== SELECTED TEXT ==
Content starts

NFRA (National Financial Reporting Authority) has been notified in terms of Section 132 of the Companies Act, 2013. By reading this concise article, you will get to know about the Global Overseeing System (in America, UK and China) and the powers given in India to NFRA.
NFRA – GOING GLOBAL
A. NFRA to work through its DIVISIONS:
MCA has recently issued a Notice inviting comments on certain proposed amendments in relation to Companies Act, 2013. The suggestions may be sent till 20.11.2018 @ [email protected]
One of the MAJOR CHANGE is in Section 132 of the act relating to National Financial Reporting Authority (NFRA) that NFRA shall perform its functions through Divisions.
The divisions (once set-up) will have powers such as issuing accounting Standards, regulating firms by registration, inspection and investigations, hearing and awarding sanctions.
B. Global Best Practices to oversee Audit Quality:
Let’s look at the Global Best Practices in relation to supervision of audit firms:
Securities and Exchange Commission (SEC) oversee audit firms of listed corporate clients through its divisions PCAOB, FASB, Enforcement Authority, Office of Administrative Law Judge.
UNITED KINGDOM –
Financial Reporting Council (FRC) oversee audit firms through Multiple Self-regulatory Organizations (SROs), Codes and Standards Committee, Conduct Committee, Tribunal.
License to audit firms is given by Chinese Securities Regulatory Commission (CSRC), Ministry of Finance (MOF).
For auditors of listed companies, CSRC is the regulatory body whereas Local CPA Institutes (under the control of CICPA) in different provinces are the regulatory bodies for unlisted corporate entities.
India is also moving towards Global Best Practices to ensure Quality of Audits through NFRA.
C. Powers of NFRA:
## Monitoring and Regulating Powers – recommend CG w.r.t. AS and SAs and checking proper compliance of the same, oversee quality of audit firms.
## Investigating and Summoning Powers – Investigation of audit firms, summoning and enforcing attendance, Inspection of records.
## Penalizing Powers – Individual Auditors (INR 1 Lakh to 5 times of Fees), Firm of Auditors (INR 5 Lakhs to 10 times of Fees).
## Debarring Powers – Debarring from Practice as a member of ICAI for a period of 6 months to 10 years.

Content ends

== PROVIDED RECORDS ==
Content starts

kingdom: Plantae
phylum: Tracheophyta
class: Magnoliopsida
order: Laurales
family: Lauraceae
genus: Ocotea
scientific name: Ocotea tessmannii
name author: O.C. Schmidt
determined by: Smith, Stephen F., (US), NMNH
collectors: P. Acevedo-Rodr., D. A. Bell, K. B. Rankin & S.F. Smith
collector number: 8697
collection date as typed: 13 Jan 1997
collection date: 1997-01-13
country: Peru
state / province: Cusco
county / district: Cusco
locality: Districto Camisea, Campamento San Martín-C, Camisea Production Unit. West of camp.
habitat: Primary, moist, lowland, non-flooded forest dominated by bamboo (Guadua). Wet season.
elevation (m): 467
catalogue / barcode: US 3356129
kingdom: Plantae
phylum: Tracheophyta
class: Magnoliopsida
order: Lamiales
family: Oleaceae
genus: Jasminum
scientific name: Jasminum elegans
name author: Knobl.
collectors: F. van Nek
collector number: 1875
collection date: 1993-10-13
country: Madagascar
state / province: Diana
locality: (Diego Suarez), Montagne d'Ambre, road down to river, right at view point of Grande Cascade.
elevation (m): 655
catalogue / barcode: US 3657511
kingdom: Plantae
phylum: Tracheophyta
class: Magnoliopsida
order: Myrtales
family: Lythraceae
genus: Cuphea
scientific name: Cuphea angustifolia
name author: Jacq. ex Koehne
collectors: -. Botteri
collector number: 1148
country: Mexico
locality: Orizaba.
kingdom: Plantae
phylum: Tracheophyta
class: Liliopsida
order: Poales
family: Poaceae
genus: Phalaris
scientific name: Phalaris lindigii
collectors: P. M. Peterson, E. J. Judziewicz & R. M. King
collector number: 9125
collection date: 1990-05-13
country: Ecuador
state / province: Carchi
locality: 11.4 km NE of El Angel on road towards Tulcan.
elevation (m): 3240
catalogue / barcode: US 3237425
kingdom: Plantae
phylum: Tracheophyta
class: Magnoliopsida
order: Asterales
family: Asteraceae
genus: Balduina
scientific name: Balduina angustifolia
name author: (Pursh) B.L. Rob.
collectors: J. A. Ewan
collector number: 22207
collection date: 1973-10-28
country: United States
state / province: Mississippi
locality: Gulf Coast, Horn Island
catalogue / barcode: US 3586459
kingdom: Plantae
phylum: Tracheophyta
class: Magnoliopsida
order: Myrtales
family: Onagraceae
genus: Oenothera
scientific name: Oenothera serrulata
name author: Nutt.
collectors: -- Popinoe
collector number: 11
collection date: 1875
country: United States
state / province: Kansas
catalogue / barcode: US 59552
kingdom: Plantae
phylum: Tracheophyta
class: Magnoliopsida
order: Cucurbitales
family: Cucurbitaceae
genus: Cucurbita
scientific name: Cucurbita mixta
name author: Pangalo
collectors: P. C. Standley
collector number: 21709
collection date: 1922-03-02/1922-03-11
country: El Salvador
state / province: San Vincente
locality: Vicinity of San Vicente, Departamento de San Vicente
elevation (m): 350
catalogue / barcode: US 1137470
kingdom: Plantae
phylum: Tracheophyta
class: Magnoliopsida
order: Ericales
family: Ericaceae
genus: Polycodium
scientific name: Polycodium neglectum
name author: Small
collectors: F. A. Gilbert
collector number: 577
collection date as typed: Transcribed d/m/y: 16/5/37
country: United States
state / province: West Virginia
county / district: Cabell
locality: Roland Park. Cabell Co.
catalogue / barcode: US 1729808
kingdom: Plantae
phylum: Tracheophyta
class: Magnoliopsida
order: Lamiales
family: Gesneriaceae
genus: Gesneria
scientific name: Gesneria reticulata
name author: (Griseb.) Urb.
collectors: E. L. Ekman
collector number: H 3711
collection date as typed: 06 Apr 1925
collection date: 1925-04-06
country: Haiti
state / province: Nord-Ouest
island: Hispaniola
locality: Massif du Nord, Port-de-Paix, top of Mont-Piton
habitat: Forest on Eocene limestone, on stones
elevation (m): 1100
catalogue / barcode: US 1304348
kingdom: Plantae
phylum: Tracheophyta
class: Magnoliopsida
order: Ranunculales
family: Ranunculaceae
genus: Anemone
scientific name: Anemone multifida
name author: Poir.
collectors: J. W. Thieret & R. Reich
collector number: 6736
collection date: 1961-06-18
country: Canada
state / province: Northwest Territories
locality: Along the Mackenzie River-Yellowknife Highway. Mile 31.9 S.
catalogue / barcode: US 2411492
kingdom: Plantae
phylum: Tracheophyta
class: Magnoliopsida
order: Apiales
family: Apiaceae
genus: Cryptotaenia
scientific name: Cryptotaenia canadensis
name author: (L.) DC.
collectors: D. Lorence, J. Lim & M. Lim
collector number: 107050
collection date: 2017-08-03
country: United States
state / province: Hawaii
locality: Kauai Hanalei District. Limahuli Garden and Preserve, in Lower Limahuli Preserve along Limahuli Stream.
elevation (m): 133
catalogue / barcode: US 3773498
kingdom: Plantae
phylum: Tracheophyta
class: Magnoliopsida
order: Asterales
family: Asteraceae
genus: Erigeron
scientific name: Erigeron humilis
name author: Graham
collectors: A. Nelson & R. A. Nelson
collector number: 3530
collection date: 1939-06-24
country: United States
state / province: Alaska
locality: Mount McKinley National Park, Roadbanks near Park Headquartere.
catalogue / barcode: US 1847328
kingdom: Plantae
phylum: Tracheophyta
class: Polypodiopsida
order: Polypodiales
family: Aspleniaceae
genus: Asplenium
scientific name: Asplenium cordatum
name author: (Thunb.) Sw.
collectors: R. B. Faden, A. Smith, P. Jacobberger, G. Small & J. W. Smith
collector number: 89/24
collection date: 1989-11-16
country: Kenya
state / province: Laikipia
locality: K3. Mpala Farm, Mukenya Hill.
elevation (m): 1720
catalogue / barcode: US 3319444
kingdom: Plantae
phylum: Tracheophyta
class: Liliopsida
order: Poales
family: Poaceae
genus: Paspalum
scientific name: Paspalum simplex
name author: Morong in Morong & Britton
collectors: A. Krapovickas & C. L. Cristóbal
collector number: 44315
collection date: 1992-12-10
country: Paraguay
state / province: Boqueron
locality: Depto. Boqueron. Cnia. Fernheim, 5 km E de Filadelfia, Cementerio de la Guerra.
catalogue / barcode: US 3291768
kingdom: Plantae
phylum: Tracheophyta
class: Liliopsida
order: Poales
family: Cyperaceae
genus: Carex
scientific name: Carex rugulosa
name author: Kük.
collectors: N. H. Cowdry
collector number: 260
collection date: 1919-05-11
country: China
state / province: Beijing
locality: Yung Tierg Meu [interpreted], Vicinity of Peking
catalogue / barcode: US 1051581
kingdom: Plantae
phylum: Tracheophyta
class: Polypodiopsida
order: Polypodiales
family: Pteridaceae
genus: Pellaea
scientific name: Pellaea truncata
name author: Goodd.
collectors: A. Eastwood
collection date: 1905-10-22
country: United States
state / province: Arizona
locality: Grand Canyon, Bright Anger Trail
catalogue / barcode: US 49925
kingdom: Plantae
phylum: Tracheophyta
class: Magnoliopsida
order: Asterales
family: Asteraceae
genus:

Content ends

== WORK INSTRUCTIONS ==
1) Answer these questions from the NFRA article:
(a) Until what date could suggestions on the proposed amendments to the Companies Act, 2013 be sent?
(b) Which body oversees audit firms in the United Kingdom?
(c) For what period can a person be debarred from practice as a member of ICAI under NFRA's debarring powers?
2) Print everything in the NFRA article from "For auditors of" down to "Audits through NFRA.".

== SOLVED PROBLEMS ==
1)
(a) 20.11.2018
(b) The Financial Reporting Council (FRC)
(c) 6 months to 10 years

2)
For auditors of listed companies, CSRC is the regulatory body whereas Local CPA Institutes (under the control of CICPA) in different provinces are the regulatory bodies for unlisted corporate entities.
India is also moving towards Global Best Practices to ensure Quality of Audits through NFRA.